Adams Leon A, Kemp William W, Muller Kate R, Powell Elizabeth E, Roberts Stuart K, Bertot Luis Calzadilla, Best Stephanie, Deed Gary, Emery Jon D, Hocking Samantha L, Jones Graham R, Lubel John S, Sheils Sinead, Twigg Stephen M, Watts Gerald F, George Jacob
University of Western Australia, Perth, WA.
Sir Charles Gairdner Hospital, Perth, WA.
Med J Aust. 2025 Sep 1;223(5):268-276. doi: 10.5694/mja2.70008. Epub 2025 Jul 28.
Metabolic dysfunction-associated fatty liver disease (MAFLD) is common. This evidence-based consensus statement summary provides recommendations for the assessment and monitoring of adults with MAFLD in primary care.

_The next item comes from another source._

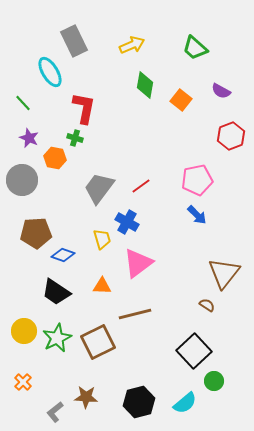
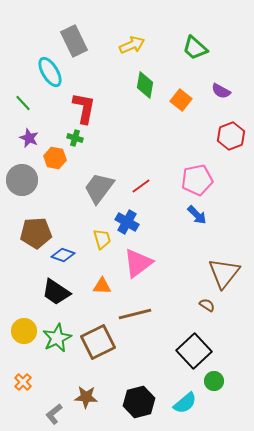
gray L-shape: moved 1 px left, 2 px down
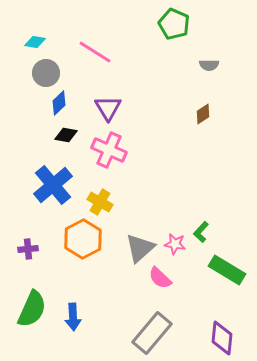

Adults with type 2 diabetes, obesity or two or more other metabolic risk factors should be tested for MAFLD. Hepatic steatosis should be evaluated using ultrasound, whereas the presence and complications of type 2 diabetes and obesity should be assessed according to current Australian guidelines. Cardiovascular disease, chronic kidney disease and obstructive sleep apnoea are common in people with MAFLD and should be considered as part of a holistic health assessment. Alternative causes of hepatic steatosis, including excess alcohol consumption, must be considered, and patients with elevated serum aminotransferase levels should be tested for hepatitis B and C infection and iron overload. The risk of advanced liver fibrosis requires assessment using the Fibrosis-4 (FIB-4) Index; a low score (< 1.3) is associated with a more than 95% negative predictive value for advanced liver fibrosis. People with an indeterminate FIB-4 score (between 1.3 and 2.7) should undergo second-line assessment with liver elastography or a direct liver fibrosis serum test or, if these tests are unavailable, should be referred to an expert clinician in liver disease. People with MAFLD and a high FIB-4 score (> 2.7), an elevated direct liver fibrosis serum test, high elastography results or with clinical, laboratory or imaging evidence of cirrhosis should be referred for further evaluation. Individuals with a low FIB-4 score (< 1.3), low elastography or direct liver fibrosis serum test results should be monitored with a repeat FIB-4 test at least every three years. Monitoring of weight, body mass index and/or waist circumference and for emergence of type 2 diabetes (in individuals without) should be performed at least annually. CHANGE IN MANAGEMENT AS A RESULT OF THIS CONSENSUS STATEMENT SUMMARY: Appropriate identification, assessment and risk stratification of people with MAFLD will aid referral pathways, further investigation and management.
代谢功能障碍相关脂肪性肝病(MAFLD)很常见。本基于证据的共识声明摘要为基层医疗中成人MAFLD的评估和监测提供建议。
患有2型糖尿病、肥胖症或其他两种或更多代谢风险因素的成年人应接受MAFLD检测。应使用超声评估肝脂肪变性,而2型糖尿病和肥胖症的存在及并发症应根据现行澳大利亚指南进行评估。心血管疾病、慢性肾脏病和阻塞性睡眠呼吸暂停在MAFLD患者中很常见,应作为整体健康评估的一部分加以考虑。必须考虑肝脂肪变性的其他原因,包括过量饮酒,血清氨基转移酶水平升高的患者应检测乙型和丙型肝炎感染及铁过载情况。需要使用纤维化-4(FIB-4)指数评估晚期肝纤维化风险;低评分(<1.3)与晚期肝纤维化超过95%的阴性预测值相关。FIB-4评分不确定(介于1.3和2.7之间)的患者应通过肝脏弹性成像或直接肝纤维化血清检测进行二线评估,或者如果无法进行这些检测,应转诊至肝病专家临床医生处。MAFLD且FIB-4评分高(>2.7)、直接肝纤维化血清检测结果升高、弹性成像结果高或有肝硬化临床、实验室或影像学证据的患者应转诊进行进一步评估。FIB-4评分低(<1.3)、弹性成像或直接肝纤维化血清检测结果低的个体应至少每三年重复进行一次FIB-4检测以进行监测。应至少每年监测体重、体重指数和/或腰围以及2型糖尿病的发生情况(在无2型糖尿病的个体中)。
对MAFLD患者进行适当的识别、评估和风险分层将有助于转诊途径、进一步检查和管理。